Een stenen spiltrap kan op heel verschillende manieren gebouwd zijn. Bij een
natuurstenen spiltrap
hoeven, simpel gezegd, de vooraf in de juiste vorm gehakte treden
maar spiraalvormig op elkaar gelegd te worden.
Bij een bakstenen spiltrap valt er weinig te stapelen, er zal gemetseld moeten worden.
De treden, van
baksteen,
hout
of
natuursteen,
rusten op een gewelf dat zich
omhoog wentelt. Duidelijk is dit te zien bij een
schroefgewelf,
daar kunnen de treden zo op gemetseld worden. Vaak worden in een vierkante
traptoren
horizontale
tongewelfjes
geslagen, die steeds een kwart van de omwenteling omvatten,
waarbij ieder gewelfje ten opzichte van het voorgaande flink wat hoger ligt.

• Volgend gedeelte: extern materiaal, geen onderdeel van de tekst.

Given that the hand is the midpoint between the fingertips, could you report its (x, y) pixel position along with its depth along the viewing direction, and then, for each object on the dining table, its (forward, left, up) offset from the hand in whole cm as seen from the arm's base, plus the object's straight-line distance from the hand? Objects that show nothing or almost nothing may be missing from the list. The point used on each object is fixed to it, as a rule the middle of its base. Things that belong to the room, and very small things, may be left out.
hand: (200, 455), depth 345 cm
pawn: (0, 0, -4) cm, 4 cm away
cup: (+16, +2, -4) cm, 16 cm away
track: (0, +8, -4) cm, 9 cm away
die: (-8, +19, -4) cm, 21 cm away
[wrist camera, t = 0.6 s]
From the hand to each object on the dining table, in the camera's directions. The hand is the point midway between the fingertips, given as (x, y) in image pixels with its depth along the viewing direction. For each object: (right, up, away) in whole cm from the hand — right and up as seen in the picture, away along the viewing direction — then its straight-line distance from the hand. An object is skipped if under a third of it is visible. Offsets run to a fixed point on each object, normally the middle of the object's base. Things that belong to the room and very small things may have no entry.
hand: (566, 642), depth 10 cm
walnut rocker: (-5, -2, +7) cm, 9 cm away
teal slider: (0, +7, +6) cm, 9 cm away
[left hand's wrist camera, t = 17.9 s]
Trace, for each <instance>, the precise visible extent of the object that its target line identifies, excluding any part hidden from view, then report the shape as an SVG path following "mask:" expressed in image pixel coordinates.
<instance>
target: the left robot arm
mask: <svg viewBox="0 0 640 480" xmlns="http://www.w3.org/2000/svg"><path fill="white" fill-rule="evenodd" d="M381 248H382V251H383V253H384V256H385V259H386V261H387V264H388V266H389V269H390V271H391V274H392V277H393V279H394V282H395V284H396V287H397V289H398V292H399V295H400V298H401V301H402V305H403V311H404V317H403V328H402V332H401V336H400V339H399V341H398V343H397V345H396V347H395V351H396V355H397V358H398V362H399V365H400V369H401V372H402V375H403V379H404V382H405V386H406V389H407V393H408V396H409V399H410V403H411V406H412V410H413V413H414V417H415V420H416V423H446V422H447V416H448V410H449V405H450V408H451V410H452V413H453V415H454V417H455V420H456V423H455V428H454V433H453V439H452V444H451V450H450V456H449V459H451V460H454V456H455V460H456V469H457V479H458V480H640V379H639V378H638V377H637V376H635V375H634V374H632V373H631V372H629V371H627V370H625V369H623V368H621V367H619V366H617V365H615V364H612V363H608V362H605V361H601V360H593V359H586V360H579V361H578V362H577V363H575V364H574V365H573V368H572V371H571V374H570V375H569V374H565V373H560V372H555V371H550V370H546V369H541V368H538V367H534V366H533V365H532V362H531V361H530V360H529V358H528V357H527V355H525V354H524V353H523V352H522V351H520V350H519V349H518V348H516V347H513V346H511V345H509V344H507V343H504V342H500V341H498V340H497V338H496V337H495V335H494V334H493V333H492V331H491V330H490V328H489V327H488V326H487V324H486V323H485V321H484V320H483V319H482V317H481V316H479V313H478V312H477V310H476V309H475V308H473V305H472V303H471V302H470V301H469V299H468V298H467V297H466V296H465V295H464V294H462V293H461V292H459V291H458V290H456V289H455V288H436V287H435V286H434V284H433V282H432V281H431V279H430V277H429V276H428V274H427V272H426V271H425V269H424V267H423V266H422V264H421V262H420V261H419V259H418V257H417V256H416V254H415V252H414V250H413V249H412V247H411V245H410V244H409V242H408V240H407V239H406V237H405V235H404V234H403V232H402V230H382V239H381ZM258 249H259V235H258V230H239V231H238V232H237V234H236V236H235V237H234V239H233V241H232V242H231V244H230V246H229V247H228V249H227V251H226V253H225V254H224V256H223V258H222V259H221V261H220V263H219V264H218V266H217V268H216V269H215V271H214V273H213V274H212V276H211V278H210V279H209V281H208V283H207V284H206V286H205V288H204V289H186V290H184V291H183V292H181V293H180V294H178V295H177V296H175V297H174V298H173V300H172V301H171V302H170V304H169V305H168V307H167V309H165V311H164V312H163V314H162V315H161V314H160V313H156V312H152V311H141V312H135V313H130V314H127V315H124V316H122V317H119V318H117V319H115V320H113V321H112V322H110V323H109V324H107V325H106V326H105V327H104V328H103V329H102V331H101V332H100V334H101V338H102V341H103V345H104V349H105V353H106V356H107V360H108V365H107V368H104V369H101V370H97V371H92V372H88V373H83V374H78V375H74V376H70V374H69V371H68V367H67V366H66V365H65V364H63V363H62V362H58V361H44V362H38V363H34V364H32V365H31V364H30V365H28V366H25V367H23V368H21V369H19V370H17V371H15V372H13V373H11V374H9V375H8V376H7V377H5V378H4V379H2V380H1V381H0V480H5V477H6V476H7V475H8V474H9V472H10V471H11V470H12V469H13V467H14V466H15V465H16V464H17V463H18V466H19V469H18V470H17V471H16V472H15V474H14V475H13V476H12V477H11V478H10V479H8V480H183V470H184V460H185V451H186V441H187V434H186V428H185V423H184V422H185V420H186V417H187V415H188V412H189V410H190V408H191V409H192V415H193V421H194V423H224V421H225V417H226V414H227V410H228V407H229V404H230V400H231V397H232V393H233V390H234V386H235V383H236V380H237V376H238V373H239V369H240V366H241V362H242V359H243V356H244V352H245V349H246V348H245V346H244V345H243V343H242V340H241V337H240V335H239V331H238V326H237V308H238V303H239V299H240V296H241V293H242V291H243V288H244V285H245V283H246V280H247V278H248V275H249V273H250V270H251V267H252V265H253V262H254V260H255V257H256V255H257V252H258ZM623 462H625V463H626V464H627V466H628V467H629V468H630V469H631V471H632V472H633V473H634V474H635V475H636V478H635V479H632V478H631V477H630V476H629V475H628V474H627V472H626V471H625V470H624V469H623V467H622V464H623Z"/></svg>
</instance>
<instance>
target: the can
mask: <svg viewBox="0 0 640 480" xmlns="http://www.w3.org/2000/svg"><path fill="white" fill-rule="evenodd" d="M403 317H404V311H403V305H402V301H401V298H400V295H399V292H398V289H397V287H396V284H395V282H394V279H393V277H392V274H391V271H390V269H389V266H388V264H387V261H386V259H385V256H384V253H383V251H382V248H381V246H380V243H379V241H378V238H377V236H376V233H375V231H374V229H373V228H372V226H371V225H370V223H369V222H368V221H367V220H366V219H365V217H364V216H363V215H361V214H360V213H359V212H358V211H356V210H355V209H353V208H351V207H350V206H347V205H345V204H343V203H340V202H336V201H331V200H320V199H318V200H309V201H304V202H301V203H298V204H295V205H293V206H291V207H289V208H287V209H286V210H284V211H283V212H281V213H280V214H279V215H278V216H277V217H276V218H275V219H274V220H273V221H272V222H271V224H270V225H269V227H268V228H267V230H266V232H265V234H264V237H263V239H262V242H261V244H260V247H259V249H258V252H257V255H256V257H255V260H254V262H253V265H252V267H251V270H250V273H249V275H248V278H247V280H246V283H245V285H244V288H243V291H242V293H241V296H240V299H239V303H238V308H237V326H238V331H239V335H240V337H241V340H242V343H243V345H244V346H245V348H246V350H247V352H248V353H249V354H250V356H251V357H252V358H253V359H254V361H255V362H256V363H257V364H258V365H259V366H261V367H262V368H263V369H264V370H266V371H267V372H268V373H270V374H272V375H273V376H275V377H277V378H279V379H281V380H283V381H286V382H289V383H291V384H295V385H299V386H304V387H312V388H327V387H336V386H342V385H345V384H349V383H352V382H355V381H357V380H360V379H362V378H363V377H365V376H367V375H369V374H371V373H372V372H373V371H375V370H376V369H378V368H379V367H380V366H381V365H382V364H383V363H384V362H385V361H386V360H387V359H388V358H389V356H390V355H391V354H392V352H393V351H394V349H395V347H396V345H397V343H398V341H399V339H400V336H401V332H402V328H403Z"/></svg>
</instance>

Daarop wordt dan verder gebouwd. Bij een tussenvorm volgen vele kleine gewelfjes
schroefvormig
op elkaar. We spreken dan van een
getrapt stijgend tongewelf.
Om te zien om wat voor soort trap het gaat moet je omhoog kijken, want van bovenaf
ziet een bakstenen trap met natuurstenen treden er (bijna) uit als een
natuurstenen spiltrap.
In veel gevallen is het onderste deel van een spiltrap van steen en het hoger gelegen
gedeelte van hout. Onderaan is er meer kans op houtrot en bovendien heeft
steen meer aanzien. En niet te vergeten: steen is sterker en beter bestand tegen slijtage.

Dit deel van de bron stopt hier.